As I type this, I am sitting in the waiting room at Lafayette General Hospital for a family member of mine to come out of a procedure for her heart. This is nothing new.
The hospital doesn't feel cold or scary anymore, and it has been a long time since it has felt this way. I wouldn't say it's comforting, because honestly, who enjoys being in the hospital... but it is something relatively close. I know exactly where and what the cafeteria serves, I could bring you to any floor of the hospital and tell you what they do there, I can show you all the best things in the gift shop, and I can also recommend all of the best food places that surround the hospital for when you are sick of the cafeteria food- when a fruit cup with a Dr. Pepper just doesn't cut it anymore.
In the last couple of years, or honestly the entirety of my life, I have lived in a world where getting a call that my sister/mother/other family member is in the Emergency Room isn't as alarming as it is just uneasy and concerning. My sister was born 25 years ago with a rare form of Muscular Dystrophy called Nemoline Myopathy, and my mom was just recently diagnosed with Left Temporal Lobe Epilepsy and has had other scares in the last year or two, as well.
I could list to you all the things that them being in the hospital has prevented our family from doing, or the amount of worry it has caused us. I remember missing my first play in the Fourth Grade when they thought they were going to have to do heart surgery on my sister, taking homecoming pictures in the lobby on the first floor of the hospital my Junior year, or the time I got an alarming call while at breakfast with friends on my last day of high school that my mom's heart had stopped. These are just a few examples.

**Dataset excerpts:**
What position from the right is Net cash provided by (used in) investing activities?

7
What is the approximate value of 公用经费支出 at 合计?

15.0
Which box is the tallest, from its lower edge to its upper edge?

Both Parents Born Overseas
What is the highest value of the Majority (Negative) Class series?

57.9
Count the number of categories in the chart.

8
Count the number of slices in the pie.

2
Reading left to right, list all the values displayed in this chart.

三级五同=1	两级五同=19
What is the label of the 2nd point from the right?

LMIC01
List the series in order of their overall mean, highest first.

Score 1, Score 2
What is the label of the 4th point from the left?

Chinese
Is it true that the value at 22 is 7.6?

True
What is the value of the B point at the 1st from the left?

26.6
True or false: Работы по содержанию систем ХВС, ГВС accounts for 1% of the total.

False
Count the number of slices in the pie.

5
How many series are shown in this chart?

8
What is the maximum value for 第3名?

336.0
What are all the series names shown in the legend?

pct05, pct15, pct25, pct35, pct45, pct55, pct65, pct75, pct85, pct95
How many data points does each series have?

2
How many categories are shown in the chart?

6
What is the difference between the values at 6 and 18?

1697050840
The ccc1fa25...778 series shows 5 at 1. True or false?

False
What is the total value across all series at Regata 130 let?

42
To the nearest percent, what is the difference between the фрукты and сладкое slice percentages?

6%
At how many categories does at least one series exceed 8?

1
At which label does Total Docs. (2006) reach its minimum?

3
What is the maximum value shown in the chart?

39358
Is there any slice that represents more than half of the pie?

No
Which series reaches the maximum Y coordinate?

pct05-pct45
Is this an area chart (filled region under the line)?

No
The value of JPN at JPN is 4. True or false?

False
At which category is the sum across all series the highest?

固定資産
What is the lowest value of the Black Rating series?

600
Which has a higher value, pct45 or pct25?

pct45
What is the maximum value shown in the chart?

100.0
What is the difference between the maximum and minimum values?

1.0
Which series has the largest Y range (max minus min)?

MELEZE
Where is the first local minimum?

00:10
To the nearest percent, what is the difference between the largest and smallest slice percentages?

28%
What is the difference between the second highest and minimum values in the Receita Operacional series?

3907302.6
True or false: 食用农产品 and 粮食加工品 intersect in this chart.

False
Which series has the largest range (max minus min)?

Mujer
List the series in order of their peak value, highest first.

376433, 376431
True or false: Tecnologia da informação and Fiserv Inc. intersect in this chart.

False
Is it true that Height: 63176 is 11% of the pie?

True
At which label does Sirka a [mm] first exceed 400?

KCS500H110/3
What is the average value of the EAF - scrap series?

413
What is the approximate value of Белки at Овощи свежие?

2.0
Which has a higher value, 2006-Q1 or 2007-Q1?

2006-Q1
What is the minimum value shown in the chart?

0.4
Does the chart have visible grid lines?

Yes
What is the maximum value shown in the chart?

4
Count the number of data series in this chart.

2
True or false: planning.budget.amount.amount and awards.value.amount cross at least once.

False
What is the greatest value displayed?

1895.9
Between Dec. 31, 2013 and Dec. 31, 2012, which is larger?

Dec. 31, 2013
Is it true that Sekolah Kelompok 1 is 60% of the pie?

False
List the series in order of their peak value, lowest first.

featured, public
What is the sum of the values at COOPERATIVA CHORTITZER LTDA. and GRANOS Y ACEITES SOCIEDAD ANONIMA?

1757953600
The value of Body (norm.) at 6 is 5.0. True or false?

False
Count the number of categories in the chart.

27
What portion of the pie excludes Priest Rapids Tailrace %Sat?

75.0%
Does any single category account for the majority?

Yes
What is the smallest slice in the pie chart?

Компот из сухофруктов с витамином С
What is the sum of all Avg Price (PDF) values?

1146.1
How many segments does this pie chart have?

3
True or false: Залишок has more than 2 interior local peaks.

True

**Required actions:**
1: In the essay about waiting at the hospital, what condition was the writer's sister born with?
2: Write the next part of the essay about waiting at the hospital, picking up after its final sentence.
The listing is not needed for anything here.

**Responses by item number:**
1: Nemoline Myopathy, a rare form of Muscular Dystrophy.

2:
I can recall the amount of times in our family's situation that you tell people that everything will be okay and God has a plan when it just doesn't feel that way, and the amount of times you tell your friends it will all work out and you are doing fine because there really just isn't anything else to say. Man, it is so disheartening when there is nothing else to say.
But here's the thing: This is not what I focus on in these times. This is not what defines me, or defines my mother, sister, or other family members. An illness or diagnosis is just that: it doesn't have to be something that limits you as a person or family. It certainly doesn't have to be the thing that breaks your faith or causes you to have a negative outlook on life, either.
While there can be a lot of negatives to having "ill" family members, I am proud to come from a family different from many others- one who has pushed me to strive in my faith. I can also list just some of the amazing things I have experienced while waiting for my family to feel better:
1. I have gotten REALLY good at the card game, UNO.
2. I have finished a ton of books in the waiting rooms where they don't allow cell phones.
3. I have been able to pray with other families in the emergency room, holding each other while waiting for results on their loved ones.
4. Cafeteria cheesy fries. I don't even have to explain this one.
5. I get to see all of my family in one room, getting along and in happy spirits to lift the mood of whoever is in the hospital bed.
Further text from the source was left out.